In these circumstances, the Board cannot endorse the examining division's view that the subject-matter of claim 1 would result in an obvious way from the disclosure of documents D1 and D3 to D5.

4.4 In addition, after consideration of the disclosure of the remaining documents on file, the Board is satisfied that the subject-matter of claim 1 is novel and does not result in an obvious way from the available prior art (Article 52(1) EPC). In particular, none of the documents on file discloses or suggests the selective heating of a hydrogen sensor of the rare-earth type under consideration by means of a micro-hotplate structure, nor the technical improvements achieved therewith, i.e. taking advantage of the localized and rapid thermal response of a micro-hotplate not for primarily activating the sensor as it is the case in documents D3 to D5 (see point 4.2.4 above), but for controlling the rate of interaction and of regeneration of the sensor and thus improving the response time and the sensibility of the sensor (see page 11, last paragraph to page 12, second paragraph, page 15, second paragraph, and page 18, second and third paragraphs of the description of the application).

The same conclusion applies to the subject-matter of claims 2 to 47 all directed to an entity or to an activity involving the hydrogen sensor defined in claim 1 (see point VI above, last paragraph).

5. With the statement of grounds of appeal the appellant alleged that the decision under appeal was tainted by a procedural violation, and in its communication the Board expressed the preliminary opinion that no circumstance could be identified in the first-instance proceedings that would have amounted to a procedural violation, let alone to a substantial procedural violation that, in the present case, would justify the remittal of the case under Article 11 RPBA and/or the reimbursement of the appeal fee pursuant to Rule 67 EPC 1973.

In reply to the preliminary opinion of the Board, the appellant stated that, insofar as the appellant has pleaded a procedural violation and requested that the appeal fee be refunded, the request was withdrawn (point V above).

In the absence of any request relating to the procedural violation previously alleged by the appellant and since no counterargument was submitted by the appellant in response to the preliminary opinion of the Board in this respect, there is no need to address this issue any further in the present decision.

6. The Board is also satisfied that the application documents amended according to the present request of the appellant and the invention to which they relate meet the remaining requirements of the EPC within the meaning of Article 97(1) EPC. The Board therefore concludes that the decision under appeal is to be set aside and a patent to be granted on the basis of the amended application documents of the present request of the appellant.

Order

For these reasons it is decided that:

1. The decision under appeal is set aside.

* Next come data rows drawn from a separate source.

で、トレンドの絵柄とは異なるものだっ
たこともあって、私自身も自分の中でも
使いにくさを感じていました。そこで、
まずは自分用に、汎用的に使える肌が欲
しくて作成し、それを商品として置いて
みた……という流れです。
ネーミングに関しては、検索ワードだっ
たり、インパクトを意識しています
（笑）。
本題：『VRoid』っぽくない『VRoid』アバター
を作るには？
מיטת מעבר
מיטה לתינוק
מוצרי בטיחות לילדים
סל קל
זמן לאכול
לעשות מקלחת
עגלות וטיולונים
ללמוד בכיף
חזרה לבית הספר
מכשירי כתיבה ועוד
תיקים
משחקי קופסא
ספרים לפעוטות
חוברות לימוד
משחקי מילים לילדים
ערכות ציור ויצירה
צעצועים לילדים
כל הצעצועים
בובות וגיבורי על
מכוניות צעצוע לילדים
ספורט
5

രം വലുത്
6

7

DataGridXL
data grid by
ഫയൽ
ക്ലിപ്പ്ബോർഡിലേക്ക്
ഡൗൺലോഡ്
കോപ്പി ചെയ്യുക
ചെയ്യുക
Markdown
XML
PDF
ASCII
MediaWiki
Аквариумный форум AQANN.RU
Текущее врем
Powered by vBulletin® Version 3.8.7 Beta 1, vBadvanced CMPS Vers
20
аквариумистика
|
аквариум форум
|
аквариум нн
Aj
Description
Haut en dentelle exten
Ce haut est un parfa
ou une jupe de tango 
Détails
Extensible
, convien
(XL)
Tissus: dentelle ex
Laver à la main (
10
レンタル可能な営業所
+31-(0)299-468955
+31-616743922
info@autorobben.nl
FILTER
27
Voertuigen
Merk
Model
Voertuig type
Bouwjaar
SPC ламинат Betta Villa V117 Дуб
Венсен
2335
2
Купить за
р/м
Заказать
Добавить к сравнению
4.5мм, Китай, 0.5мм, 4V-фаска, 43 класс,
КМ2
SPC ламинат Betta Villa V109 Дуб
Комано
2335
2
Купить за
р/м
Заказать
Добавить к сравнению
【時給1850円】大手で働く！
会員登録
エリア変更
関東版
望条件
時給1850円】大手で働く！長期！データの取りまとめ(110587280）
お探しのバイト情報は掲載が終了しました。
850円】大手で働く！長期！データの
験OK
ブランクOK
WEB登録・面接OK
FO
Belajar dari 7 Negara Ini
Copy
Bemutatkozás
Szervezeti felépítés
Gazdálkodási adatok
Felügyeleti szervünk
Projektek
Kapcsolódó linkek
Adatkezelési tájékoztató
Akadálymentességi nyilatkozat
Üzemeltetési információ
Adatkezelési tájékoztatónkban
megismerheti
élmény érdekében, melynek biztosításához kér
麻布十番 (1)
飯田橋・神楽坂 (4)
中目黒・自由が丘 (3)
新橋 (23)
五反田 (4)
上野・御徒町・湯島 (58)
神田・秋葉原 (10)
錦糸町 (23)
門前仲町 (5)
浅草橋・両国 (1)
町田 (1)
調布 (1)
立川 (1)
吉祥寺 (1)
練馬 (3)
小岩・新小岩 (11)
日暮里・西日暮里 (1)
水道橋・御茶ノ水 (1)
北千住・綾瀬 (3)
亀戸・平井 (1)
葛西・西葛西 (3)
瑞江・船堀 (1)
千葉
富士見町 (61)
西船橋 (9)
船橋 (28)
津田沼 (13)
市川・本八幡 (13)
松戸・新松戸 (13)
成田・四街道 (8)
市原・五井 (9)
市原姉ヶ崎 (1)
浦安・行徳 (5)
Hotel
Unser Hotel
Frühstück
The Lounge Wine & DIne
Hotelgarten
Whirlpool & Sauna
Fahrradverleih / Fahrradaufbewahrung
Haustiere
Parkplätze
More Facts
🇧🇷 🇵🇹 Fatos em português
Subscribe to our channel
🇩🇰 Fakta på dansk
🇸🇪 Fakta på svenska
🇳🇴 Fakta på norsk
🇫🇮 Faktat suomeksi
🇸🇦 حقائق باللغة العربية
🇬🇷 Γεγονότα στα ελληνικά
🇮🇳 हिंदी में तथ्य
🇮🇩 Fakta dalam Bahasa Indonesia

2. The case is remitted to the department of first instance with the order to grant a patent on the basis of the following application documents:

claims 1 to 47 filed with the letter dated 29 March 2011,

description pages 1, 2, 8, 11, 12, 15 to 31, 34 to 37 and 39 of the application as published under the PCT in the "Corrected version", pages 3, 4, 4a, 5 to 7, 9, 10, 13, 14, 33, 38 and 40 filed with the letter dated 29 March 2011, and page 32 filed with the letter dated 6 April 2011, and

drawing sheets 1/5 to 5/5 of the application as published under the PCT in the "Corrected version".